**Action item**
Set out as a numbered list the lines of the entries below, from the line containing "How many values" through the line containing "At 2009 Q2, list", inclusive, omitting blank lines and pictures.

**Records to use**

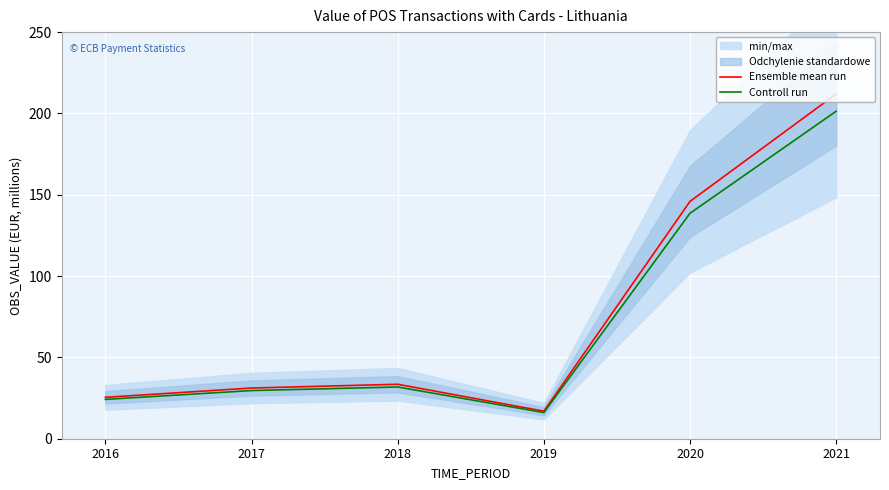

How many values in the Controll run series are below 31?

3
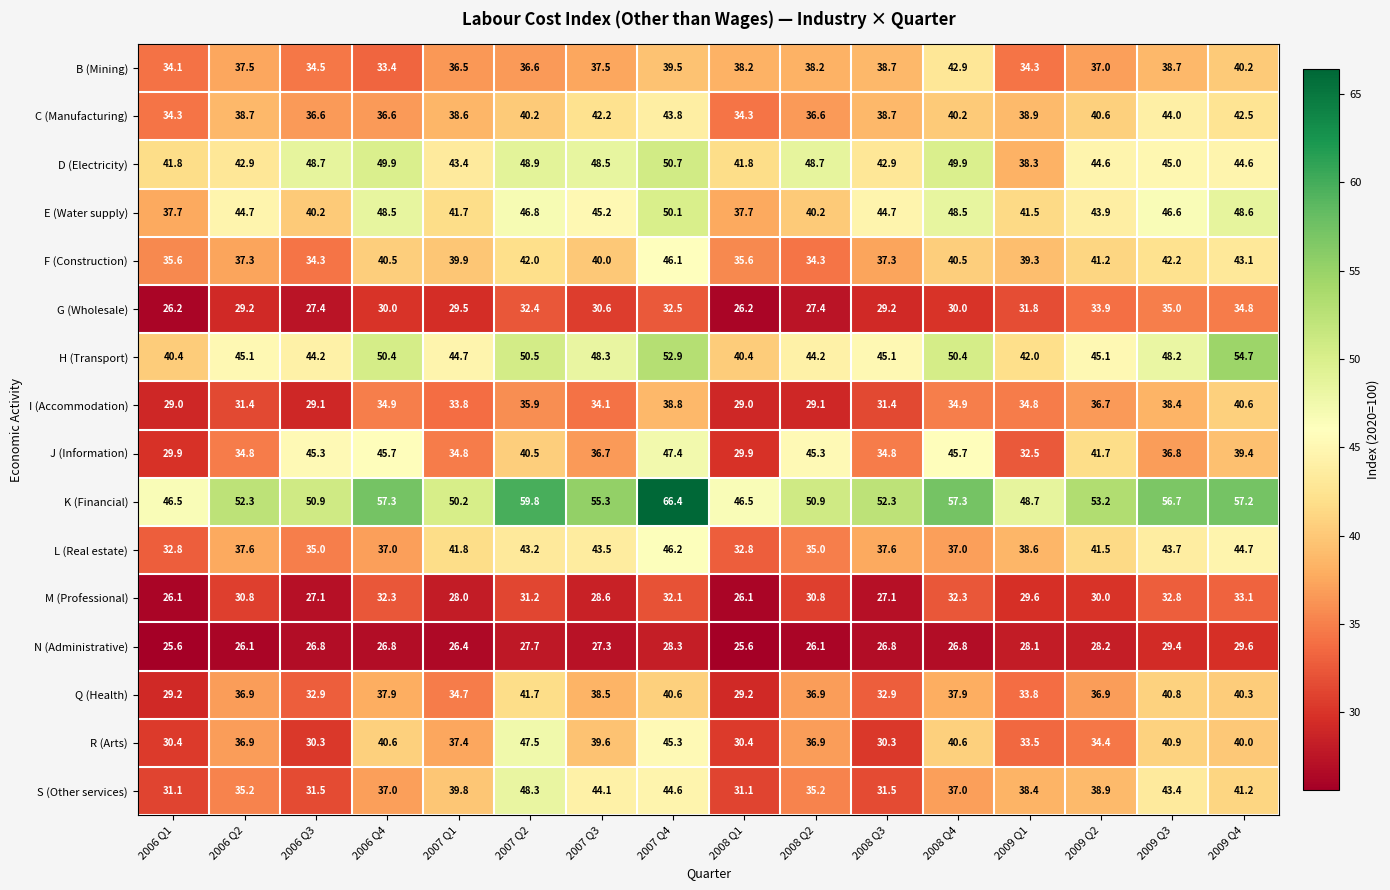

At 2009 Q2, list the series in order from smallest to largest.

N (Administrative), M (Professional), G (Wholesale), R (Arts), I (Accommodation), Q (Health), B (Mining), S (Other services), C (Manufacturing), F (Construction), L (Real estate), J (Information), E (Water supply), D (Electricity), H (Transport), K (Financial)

---

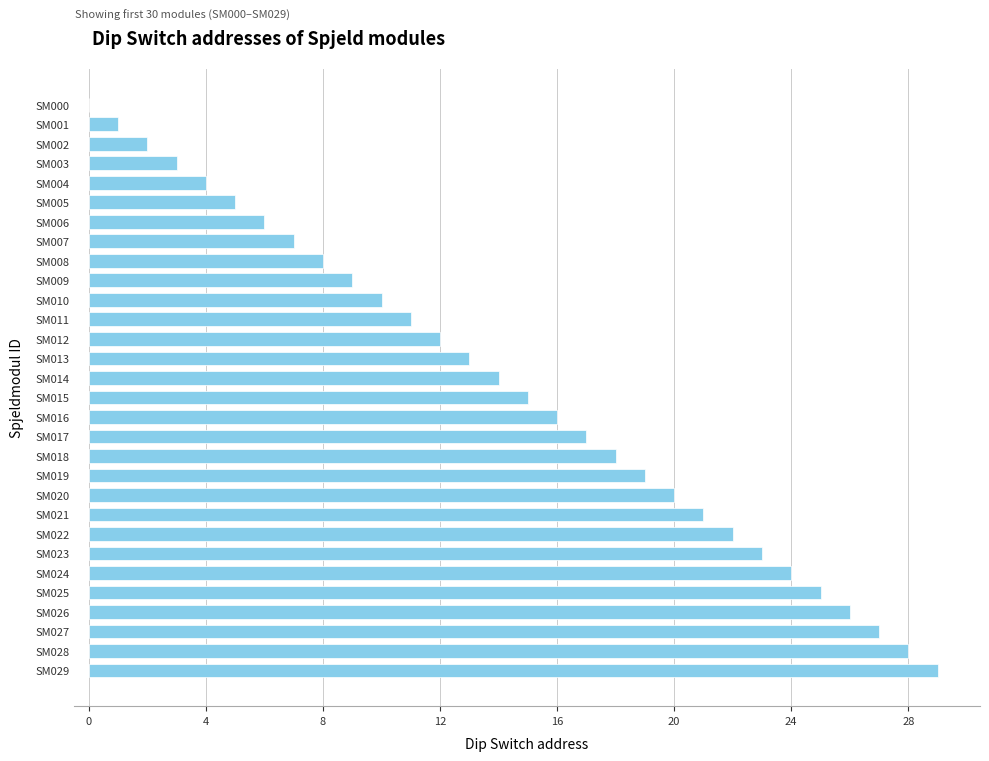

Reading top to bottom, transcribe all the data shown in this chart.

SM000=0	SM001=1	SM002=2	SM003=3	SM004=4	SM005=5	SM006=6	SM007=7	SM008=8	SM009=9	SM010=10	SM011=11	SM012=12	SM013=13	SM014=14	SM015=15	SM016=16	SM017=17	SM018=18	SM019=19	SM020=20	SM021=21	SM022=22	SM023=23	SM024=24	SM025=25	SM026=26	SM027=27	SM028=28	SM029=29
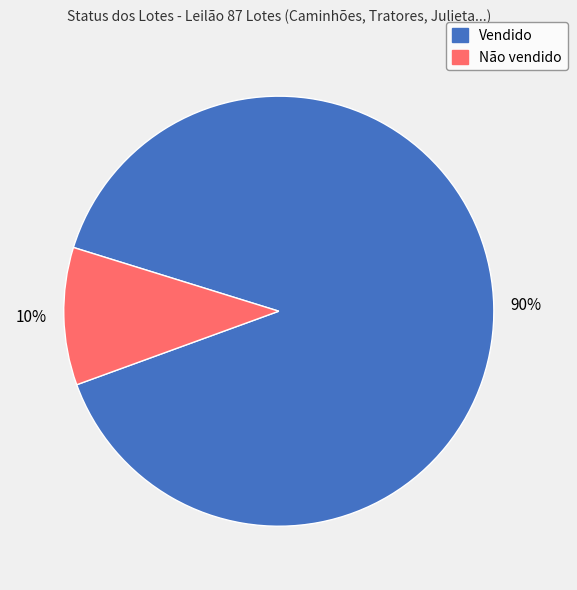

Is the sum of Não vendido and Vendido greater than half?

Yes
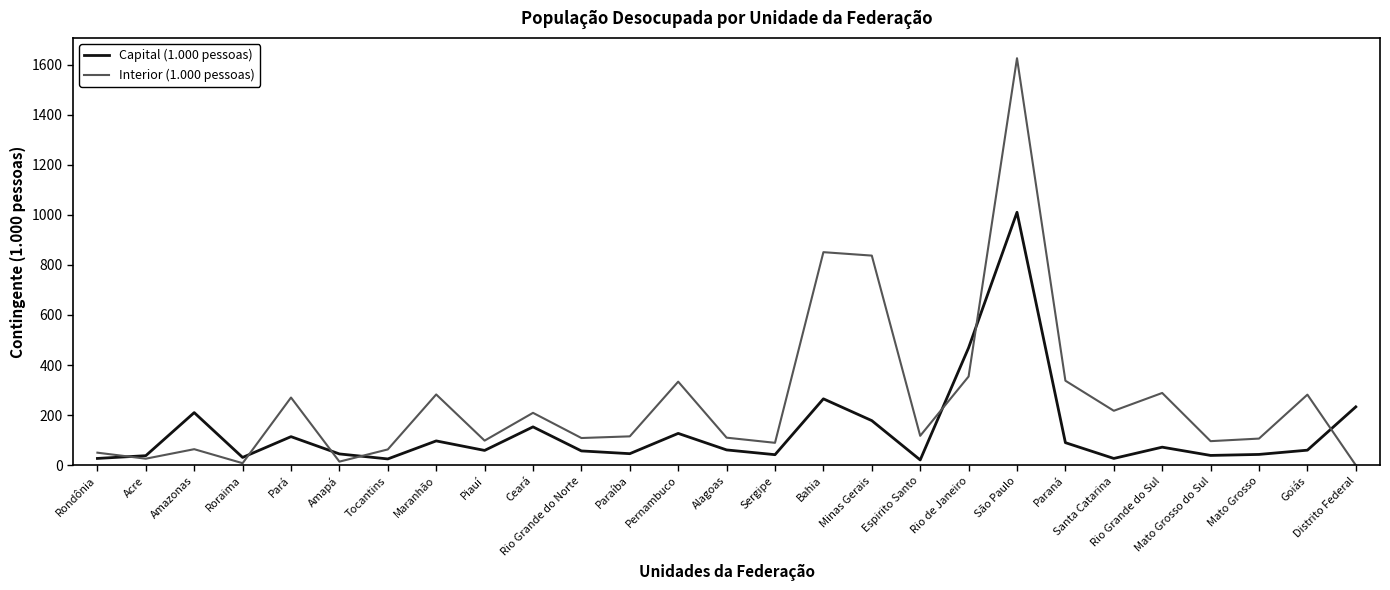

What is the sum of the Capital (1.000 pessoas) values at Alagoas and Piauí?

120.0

**Your response**
1. How many values in the Controll run series are below 31?
2. 3
3. At 2009 Q2, list the series in order from smallest to largest.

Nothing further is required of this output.